Text =>

The Exchange further believes that the proposed fees, as they
pertain to purchasers of each type of connectivity alternative,
constitute an equitable allocation of reasonable fees charged to the
Exchange's Members and non-Members and are allocated fairly amongst the
types of market participants using the facilities of the Exchange.
As described above, the Exchange believes the proposed fees are
equitably allocated because the Exchange's incremental aggregate costs
for all connectivity services are disproportionately related to Members
with higher message traffic and/or Members with more complicated
connections established with the Exchange, as such Members: (1) consume
the most bandwidth and resources of the network; (2) transact the vast
majority of the volume on the Exchange; and (3) require the high-touch
network support services provided by the Exchange and its staff,
including network monitoring, reporting and support services, resulting
in a much higher cost to the Exchange to provide such connectivity
services.
Commission staff previously noted that the generation of supra-
competitive profits is one of several potential factors in considering
whether an exchange's proposed fees are consistent with the Act.\32\ As
described in the Fee Guidance, the term ``supra-competitive profits''
refers to profits that exceed the profits that can be obtained in a
competitive market. The proposed fee structure would not result in
excessive pricing or supra-competitive profits for the Exchange. The
proposed fee structure is merely designed to permit the Exchange to
cover the costs allocated to providing connectivity services with a
modest markup (on average, approximately 18%), which would also help
fund future expenditures (increased costs, improvements, etc.). The
Exchange believes that this is fair, reasonable, and equitable.

Required task => What average markup does the text say the proposed fee structure is designed to let the Exchange add to its connectivity costs?

Supplied material =>
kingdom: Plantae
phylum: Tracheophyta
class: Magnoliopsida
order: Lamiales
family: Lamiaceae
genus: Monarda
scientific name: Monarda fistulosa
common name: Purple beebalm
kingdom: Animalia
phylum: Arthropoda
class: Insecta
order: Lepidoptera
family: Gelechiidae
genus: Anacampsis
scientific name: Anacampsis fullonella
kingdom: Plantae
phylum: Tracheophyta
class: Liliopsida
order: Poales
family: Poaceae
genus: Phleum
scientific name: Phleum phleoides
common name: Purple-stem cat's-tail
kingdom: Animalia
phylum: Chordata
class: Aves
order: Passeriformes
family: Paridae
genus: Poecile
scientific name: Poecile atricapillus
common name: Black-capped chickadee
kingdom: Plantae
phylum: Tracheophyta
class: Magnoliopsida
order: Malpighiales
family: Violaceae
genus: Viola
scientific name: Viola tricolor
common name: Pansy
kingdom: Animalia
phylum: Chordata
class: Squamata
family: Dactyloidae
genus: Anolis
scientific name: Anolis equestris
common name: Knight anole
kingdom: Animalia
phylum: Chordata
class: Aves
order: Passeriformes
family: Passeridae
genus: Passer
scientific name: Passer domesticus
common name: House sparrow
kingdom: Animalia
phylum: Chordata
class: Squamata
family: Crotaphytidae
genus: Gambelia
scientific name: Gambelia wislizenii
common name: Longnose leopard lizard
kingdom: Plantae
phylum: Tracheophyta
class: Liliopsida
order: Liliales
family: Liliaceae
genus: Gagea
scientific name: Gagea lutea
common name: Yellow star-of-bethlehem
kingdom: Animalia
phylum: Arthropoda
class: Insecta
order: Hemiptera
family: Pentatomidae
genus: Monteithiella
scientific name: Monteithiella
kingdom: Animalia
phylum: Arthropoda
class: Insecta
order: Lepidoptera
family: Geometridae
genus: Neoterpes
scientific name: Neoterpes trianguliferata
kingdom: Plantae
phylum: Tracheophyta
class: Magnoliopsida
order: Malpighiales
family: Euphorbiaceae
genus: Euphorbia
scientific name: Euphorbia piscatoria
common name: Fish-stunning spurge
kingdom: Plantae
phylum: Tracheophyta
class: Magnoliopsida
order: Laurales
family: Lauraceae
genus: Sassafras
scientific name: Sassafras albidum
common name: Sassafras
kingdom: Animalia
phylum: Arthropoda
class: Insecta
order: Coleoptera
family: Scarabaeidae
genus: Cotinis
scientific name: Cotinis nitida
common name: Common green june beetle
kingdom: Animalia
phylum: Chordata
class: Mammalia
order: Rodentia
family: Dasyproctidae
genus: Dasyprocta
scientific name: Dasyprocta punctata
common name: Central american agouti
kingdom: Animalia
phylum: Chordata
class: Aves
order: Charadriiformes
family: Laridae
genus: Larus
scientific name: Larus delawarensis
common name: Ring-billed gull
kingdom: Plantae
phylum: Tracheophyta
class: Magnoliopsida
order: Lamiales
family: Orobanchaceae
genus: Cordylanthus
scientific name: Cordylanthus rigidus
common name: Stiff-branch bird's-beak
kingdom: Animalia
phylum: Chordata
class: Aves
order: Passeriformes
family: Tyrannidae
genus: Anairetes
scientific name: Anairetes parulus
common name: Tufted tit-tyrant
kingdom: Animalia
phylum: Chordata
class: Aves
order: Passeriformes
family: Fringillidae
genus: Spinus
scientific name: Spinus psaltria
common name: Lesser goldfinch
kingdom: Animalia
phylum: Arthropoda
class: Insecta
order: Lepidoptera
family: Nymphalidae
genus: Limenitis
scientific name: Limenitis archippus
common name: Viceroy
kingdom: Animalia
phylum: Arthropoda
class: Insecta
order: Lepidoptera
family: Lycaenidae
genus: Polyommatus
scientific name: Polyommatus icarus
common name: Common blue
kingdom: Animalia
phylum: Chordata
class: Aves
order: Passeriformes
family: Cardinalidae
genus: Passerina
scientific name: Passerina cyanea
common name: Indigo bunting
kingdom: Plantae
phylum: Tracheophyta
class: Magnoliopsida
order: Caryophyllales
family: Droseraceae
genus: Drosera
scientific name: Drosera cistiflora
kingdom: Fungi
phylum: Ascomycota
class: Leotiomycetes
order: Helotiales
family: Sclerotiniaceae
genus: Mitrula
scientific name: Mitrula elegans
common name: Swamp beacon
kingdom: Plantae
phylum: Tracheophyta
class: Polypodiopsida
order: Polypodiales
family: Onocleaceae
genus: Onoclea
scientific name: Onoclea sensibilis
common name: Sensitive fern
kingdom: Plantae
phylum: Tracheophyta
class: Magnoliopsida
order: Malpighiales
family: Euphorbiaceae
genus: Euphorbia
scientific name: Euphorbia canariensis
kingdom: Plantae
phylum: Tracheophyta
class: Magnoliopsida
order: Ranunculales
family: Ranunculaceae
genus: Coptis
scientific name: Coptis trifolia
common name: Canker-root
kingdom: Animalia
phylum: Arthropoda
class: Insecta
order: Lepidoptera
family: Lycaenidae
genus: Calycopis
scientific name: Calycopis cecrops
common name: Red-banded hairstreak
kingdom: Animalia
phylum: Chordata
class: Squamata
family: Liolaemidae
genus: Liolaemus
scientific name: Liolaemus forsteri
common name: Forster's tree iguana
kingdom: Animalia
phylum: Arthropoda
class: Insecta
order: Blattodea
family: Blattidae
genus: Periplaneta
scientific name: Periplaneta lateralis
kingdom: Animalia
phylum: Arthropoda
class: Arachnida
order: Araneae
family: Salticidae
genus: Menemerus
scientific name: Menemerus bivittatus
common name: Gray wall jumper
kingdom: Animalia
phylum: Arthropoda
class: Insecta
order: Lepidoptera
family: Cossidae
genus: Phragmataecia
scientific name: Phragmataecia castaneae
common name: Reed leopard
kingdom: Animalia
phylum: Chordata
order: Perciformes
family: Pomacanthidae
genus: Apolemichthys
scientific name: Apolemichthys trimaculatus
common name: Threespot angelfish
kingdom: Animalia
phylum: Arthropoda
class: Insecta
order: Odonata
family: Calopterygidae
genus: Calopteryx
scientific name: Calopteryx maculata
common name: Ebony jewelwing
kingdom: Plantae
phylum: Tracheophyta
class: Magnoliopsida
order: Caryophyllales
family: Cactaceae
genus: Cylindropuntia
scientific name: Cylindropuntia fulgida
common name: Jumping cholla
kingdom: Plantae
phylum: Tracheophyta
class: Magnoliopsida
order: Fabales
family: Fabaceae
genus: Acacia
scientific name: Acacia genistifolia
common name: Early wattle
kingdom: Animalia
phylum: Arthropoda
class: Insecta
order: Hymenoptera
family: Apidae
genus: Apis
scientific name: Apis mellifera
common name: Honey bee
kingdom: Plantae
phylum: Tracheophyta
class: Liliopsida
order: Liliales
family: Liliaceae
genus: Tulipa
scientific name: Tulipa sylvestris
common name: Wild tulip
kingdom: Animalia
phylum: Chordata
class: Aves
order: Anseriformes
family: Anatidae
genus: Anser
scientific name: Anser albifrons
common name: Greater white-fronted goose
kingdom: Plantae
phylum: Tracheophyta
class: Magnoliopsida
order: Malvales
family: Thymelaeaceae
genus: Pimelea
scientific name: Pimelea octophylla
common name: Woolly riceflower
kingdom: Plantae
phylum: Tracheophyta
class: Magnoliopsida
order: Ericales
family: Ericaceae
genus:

Final answer => Approximately 18% on average.